Moacyr Castro

Crônicas, reportagens e entrevistas.

1999Crônicas

Três personagens e muitas paineiras

Você se lembra da Belisa Ribeiro? Ela mesmo, mãe do Gabriel o Pensador, ex-global, agora apresentadora da TV Educativa do Rio de Janeiro. E do Pauleca? Não?! É o José Paulo Piccoloto Naccarato, vereador combativo em Campinas nos anos setentas, hoje vivendo nestas bandas de Ribeirão Preto. E do Jânio Quadros? Desse ninguém se esquece. É só dizer o nome e o bafo vem junto.

Fui me lembrar deles por causa desse estrago que a CPFL fez com as paineiras da Avenida Orosimbo Maia. São mais de cem árvores majestosas, plantadas pelo próprio seo Orosimbo, quando prefeito desta cidade. E que prefeito! Se fosse vivo, não sobraria ninguém dessa CPFL para contar a história. Desde que aconteceu o crime, a memória começou a me incomodar. Liguei para o Pauleca: “Escuta, você não conseguiu tombar aquelas árvores, para impedir que uma via expressa fechasse o canal e transformasse a avenida do seo Orosimbo num deserto sem sombra e cheia de carros?”. Bateu: “As paineiras são tombadas, sim!
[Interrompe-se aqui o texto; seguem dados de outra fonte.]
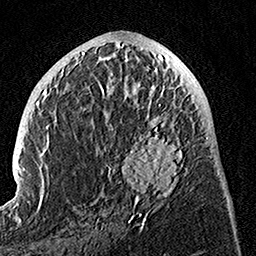
Breast MRI, one axial slice; cropped to one breast; dynamic contrast-enhanced series, time point 2 of 7 at this slice position (early post-contrast); 1.5 T; TE 3.5 ms, TR 7.2 ms; 1 mm slice thickness; 256 × 256 image matrix, field of view 165 × 165 mm. Female patient.
Annotated regions visible in this slice (semi-automatically segmented with operator editing):
- enhancing-tissue mask used for the functional tumour volume (all voxels passing the contrast-enhancement thresholds inside the analysis volume; usually the tumour): box from (x=90, y=74) to (x=189, y=225) px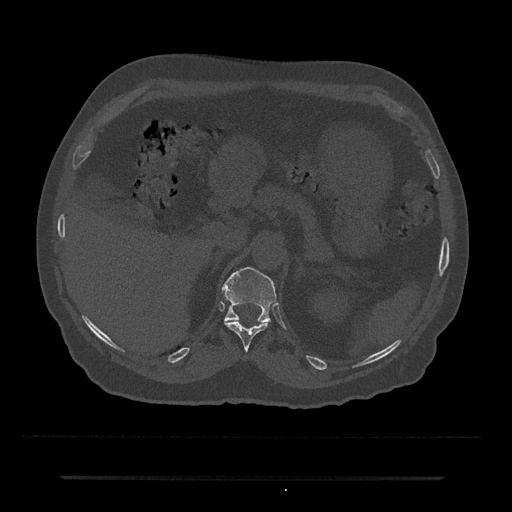
CT including the spine, one axial slice; slice 157 of 797 in the series (ordered by position); reconstruction kernel Br40s/3; bone window (W 1800 / L 400 HU); 512 × 512 image matrix, field of view 437 × 437 mm. Patient: male, 69 years. From the clinical record (not read from this slice): primary cancer: prostate.
Annotated regions visible in this slice (semi-automatic segmentation, software-assisted and operator-edited):
- T11 vertebra: box from (x=225, y=321) to (x=268, y=351) px
- T12 vertebra: (x=222, y=267)–(x=276, y=322)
Desde 1973. Elas não podem ser derrubadas! É só procurar nos arquivos da Câmara que o tombamento, aprovado, está lá!”.

E agora, dona CPFL? Será que seus dirigentes não sabem que tombar não significa derrubar? Quem mandou matar as paineiras é o mesmo que mandou assassinar o Alecrim da frente da Catderal? A senhora foi privatizada para dar luz ou para lançar mais escuridão na história da nossa Campinas? Coisa feia!

Foi aí que a Belisa Ribeiro, ainda uma jovenzinha, e o Jânio, já no fim da carreira, apareceram na história. Ele era prefeito de São Paulo e ela apresentava um programa na TV Bandeirantes. De tanto insistirmos, conseguimos que o “fujão” de 61, amante de uma 51, nos desse uma entrevista. Tudo foi marcado para uma manhã de Domingo, na casa do seu secretário Fauze Carlos: à tarde, o homem se mandaria para Londres. Ele adorava passear em Londres. Chegamos às nove da manhã. Ele e uma garrafa de vinho do Porto, já pela metade (!), nos aguardavam.

Como era de se esperar, ele se engraçou com o charme da Belisa, mesmo vigiado por dona Eloá. Naquele fim de semana, ela estava no Guarujá e subiu a serra especialmente para entrevistar o fujão. Chegou num vestido azul-turquesa, curtíssimo, combinando com a pele queimadíssima. O tema da entrevista da Belisa era o desrespeito do Jânio para com o patrimônio histórico de São Paulo. Ele estava desmanchando o Vale do Anhangabaú; mexendo no curso do Riacho do Ipiranga; abrindo o túnel que hoje leva o nome do Ayrton Senna… Vinha destruindo tudo como um trator.

Começou a se explicar: “Senhôra Belinda…”. Corta! “É Belisa, presidente.”. “Desculpe. Como eu dizia, senhôra Belinda…”. Corta! “É Belisa, presidente!”.

“Não vou errar mais. É que sua beleza mexe com meu eixo…”. Dona Eloá, que assistia a tudo de longe, sorria irônica, como que idolatrando aquela conduta insólita do marido. Então, a gravação continuou:

“Senhôra Belisa, eu não posso deixar de alargar uma rua, transformá-la em avenida, em benefício dos moradores, só porque um dia, d. Pedro I cagou ali”. Corta! “Mas eu falei Belisa!” “Mas falou cagou; cagou não pode!” “O que eu digo, então?”. Belisa sugeriu: “Diga escarrou, presidente, não fica tão ruim. Vamos lá?”.

“Só porque d. Pedro I escarrou perto do Riacho do Ipiranga e se limpou com o lenço da coroa, senhôra dona Belinda…”

Pregado no poste: “Quem vive da luz artificial não sabe o que é vida nem sombra.”